◆ **Exercise**
Reply solely with the number of lines, in the records underneath, that include the word "frame".

◆ **Task data**
━━━
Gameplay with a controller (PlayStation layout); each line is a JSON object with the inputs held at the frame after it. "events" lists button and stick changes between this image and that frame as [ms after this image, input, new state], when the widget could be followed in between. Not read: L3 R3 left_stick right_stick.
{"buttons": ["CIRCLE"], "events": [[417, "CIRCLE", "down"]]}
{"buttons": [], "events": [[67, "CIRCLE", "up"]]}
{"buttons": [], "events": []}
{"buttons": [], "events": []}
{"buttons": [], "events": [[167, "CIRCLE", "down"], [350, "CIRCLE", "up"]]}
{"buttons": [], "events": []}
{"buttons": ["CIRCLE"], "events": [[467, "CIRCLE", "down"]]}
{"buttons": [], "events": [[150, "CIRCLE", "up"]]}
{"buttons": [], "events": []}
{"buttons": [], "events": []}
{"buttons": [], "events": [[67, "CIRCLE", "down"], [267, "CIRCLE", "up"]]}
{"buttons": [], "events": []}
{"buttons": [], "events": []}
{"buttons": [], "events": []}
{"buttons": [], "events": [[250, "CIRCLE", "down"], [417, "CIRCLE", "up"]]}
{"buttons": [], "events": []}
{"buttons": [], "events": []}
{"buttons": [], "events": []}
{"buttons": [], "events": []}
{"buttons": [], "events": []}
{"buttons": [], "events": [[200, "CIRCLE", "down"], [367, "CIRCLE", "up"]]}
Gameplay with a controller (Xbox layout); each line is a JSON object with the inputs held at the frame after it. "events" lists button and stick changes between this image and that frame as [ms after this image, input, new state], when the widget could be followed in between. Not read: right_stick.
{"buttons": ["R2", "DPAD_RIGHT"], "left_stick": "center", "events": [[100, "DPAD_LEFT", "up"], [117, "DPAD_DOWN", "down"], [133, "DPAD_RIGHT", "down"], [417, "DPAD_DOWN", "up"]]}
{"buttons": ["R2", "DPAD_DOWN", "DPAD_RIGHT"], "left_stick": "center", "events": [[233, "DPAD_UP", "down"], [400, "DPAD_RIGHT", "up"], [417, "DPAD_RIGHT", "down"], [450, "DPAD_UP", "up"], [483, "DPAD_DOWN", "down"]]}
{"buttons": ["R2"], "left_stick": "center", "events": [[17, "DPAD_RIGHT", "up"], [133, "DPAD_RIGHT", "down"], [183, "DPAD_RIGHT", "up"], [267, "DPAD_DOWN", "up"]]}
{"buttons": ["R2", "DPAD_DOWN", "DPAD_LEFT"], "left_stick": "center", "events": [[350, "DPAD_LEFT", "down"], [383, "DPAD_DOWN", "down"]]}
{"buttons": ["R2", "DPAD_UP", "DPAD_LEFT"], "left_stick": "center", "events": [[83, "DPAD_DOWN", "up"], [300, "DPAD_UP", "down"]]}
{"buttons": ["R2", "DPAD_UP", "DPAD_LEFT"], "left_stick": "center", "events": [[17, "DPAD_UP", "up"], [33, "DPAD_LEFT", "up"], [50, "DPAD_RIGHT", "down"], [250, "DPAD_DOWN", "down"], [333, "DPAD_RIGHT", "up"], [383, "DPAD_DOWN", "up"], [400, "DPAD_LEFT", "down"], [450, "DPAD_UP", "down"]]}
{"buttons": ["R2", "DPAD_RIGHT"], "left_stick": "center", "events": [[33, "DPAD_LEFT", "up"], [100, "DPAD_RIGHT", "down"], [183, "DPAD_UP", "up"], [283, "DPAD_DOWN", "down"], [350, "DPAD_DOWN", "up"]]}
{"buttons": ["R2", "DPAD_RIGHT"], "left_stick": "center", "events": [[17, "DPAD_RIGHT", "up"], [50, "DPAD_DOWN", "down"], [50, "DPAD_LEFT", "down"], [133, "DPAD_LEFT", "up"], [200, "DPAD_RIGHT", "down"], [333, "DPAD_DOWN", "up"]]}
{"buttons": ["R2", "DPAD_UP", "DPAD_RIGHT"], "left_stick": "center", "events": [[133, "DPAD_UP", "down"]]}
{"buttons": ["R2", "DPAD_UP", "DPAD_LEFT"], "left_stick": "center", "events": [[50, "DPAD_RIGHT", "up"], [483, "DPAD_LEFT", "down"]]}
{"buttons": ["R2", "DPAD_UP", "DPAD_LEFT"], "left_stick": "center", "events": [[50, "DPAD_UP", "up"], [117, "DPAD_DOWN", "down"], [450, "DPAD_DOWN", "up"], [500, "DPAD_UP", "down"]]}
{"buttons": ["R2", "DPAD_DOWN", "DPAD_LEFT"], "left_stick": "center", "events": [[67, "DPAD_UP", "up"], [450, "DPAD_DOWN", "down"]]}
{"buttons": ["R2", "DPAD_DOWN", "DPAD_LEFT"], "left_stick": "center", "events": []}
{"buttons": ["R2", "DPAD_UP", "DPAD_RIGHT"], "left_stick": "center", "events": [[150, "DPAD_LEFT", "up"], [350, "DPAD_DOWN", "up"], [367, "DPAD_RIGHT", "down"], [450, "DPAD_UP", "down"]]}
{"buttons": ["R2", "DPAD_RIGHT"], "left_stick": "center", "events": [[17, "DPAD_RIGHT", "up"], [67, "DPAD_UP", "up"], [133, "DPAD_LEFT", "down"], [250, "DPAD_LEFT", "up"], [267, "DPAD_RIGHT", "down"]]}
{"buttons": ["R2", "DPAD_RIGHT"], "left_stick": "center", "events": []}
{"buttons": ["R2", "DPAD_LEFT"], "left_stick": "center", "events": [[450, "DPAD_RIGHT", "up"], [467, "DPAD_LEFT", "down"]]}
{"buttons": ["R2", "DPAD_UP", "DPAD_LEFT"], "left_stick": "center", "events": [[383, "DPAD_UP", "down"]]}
━━━
◆ **Answer for the task**
2